Yemekler tamamen bizim yemekler, insanlar tamamen bizim insanlar. Garsonun birinden Türk kahvesi istedin mi parmağı ile Bozburunu gösterip ‘’oraya git’’ diyor, diğer birine Greek coffe diyorsun ‘’geç bu işleri, Türk kahvesi bu yaww’’ diyor. Ama istisnasız bütün garsonlar, iki kadını yalnız görünce, hemen çapkına yatıyor, sizinle kırıştırıyorlar.
Sadece garsonlar değil tezgahtarlar da bizimkilerle aynı. Sokakta dantel, örtü filan satan bir kadın, Semra’nın alıcı olduğunu anlayınca bütün satıcılık atraksiyonlarını yapıp, bizimkine bir sürü dantel satıyor. Semra’nın koluna yapışıp zorla olay mahallinden uzaklaştırıyorum, yoksa kadın bize bütün tezgahı satacak.

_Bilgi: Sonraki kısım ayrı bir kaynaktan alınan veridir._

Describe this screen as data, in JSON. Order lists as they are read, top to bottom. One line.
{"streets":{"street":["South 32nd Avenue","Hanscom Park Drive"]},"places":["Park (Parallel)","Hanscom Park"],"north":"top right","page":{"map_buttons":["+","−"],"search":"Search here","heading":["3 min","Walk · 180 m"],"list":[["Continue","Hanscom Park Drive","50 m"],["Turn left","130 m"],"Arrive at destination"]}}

Üçüncü gün, nihayet hava biraz düzelince Simi adasına gitmeye karar veriyoruz. Önce bir turdan bilet alıp sonra vaz geçiyoruz. Biletini geri verdiğimiz kadın başka bir turdan bilet aldığımızı görünce koşarak yanımıza gelip bize bağırıp, küfür ediyor. Semra çok üzülüp keşke bileti geri verirken turdan vazgeçtik değil de daha büyük gemiyi tercih ettik deseydim diye vicdan azabı çekiyor.
Ertesi sabah son anda turumuza yetişiyoruz. Gerçekten kocaman bir gemi ile Simi adasına gidiyoruz. İlk durağımız çok güzel ve kapalı bir koyda bulunan bir manastır. Bu manastıra insanlar bir çeşit hacı olmaya gelirlermiş. Gerçekten kadının bir feribottan manastıra kadar elleri ve dizleri üzerinde emekleyerek gitti. Feribotta bir başka kadının koca bir torba dolusu bizim Vakfıkebir ekmekleri kadar büyük bir çok ekmek getirdiğini görmüştüm. Bu ekmekler bir papaz tarafından kutsandıktan sonra dilimlendi, bütün insanlar birer dilim ekmek alıp yediler.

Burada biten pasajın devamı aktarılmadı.